Task instructions
Look through the entries below. Report each line that has the word "after" in it.

Data to use
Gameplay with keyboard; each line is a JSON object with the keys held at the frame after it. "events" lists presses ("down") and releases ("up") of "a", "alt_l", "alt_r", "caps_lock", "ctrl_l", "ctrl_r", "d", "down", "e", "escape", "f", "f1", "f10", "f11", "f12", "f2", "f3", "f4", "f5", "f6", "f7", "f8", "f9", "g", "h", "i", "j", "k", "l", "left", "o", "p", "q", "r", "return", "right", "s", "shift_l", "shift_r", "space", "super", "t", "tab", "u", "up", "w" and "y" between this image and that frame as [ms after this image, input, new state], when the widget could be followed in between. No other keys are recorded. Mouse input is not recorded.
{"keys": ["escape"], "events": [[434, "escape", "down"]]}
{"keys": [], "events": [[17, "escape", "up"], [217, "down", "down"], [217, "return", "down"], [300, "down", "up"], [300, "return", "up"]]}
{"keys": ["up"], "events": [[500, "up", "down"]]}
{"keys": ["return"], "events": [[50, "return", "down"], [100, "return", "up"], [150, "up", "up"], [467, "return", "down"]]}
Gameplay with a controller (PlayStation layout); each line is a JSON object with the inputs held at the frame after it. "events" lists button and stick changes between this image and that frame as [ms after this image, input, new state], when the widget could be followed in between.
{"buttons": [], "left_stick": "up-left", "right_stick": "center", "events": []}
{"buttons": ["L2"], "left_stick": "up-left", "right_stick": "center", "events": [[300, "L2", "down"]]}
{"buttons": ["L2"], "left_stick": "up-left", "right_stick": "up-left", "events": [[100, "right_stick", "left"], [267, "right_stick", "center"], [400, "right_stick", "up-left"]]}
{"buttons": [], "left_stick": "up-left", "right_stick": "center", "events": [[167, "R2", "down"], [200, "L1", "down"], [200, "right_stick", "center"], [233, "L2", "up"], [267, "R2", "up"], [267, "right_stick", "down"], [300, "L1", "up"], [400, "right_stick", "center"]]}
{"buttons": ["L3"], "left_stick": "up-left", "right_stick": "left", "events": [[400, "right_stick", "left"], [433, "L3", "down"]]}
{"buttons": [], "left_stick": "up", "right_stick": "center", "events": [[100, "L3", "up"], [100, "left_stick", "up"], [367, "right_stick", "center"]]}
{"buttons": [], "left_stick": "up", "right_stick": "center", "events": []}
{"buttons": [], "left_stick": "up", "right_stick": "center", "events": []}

Answer box
Gameplay with keyboard; each line is a JSON object with the keys held at the frame after it. "events" lists presses ("down") and releases ("up") of "a", "alt_l", "alt_r", "caps_lock", "ctrl_l", "ctrl_r", "d", "down", "e", "escape", "f", "f1", "f10", "f11", "f12", "f2", "f3", "f4", "f5", "f6", "f7", "f8", "f9", "g", "h", "i", "j", "k", "l", "left", "o", "p", "q", "r", "return", "right", "s", "shift_l", "shift_r", "space", "super", "t", "tab", "u", "up", "w" and "y" between this image and that frame as [ms after this image, input, new state], when the widget could be followed in between. No other keys are recorded. Mouse input is not recorded.
Gameplay with a controller (PlayStation layout); each line is a JSON object with the inputs held at the frame after it. "events" lists button and stick changes between this image and that frame as [ms after this image, input, new state], when the widget could be followed in between.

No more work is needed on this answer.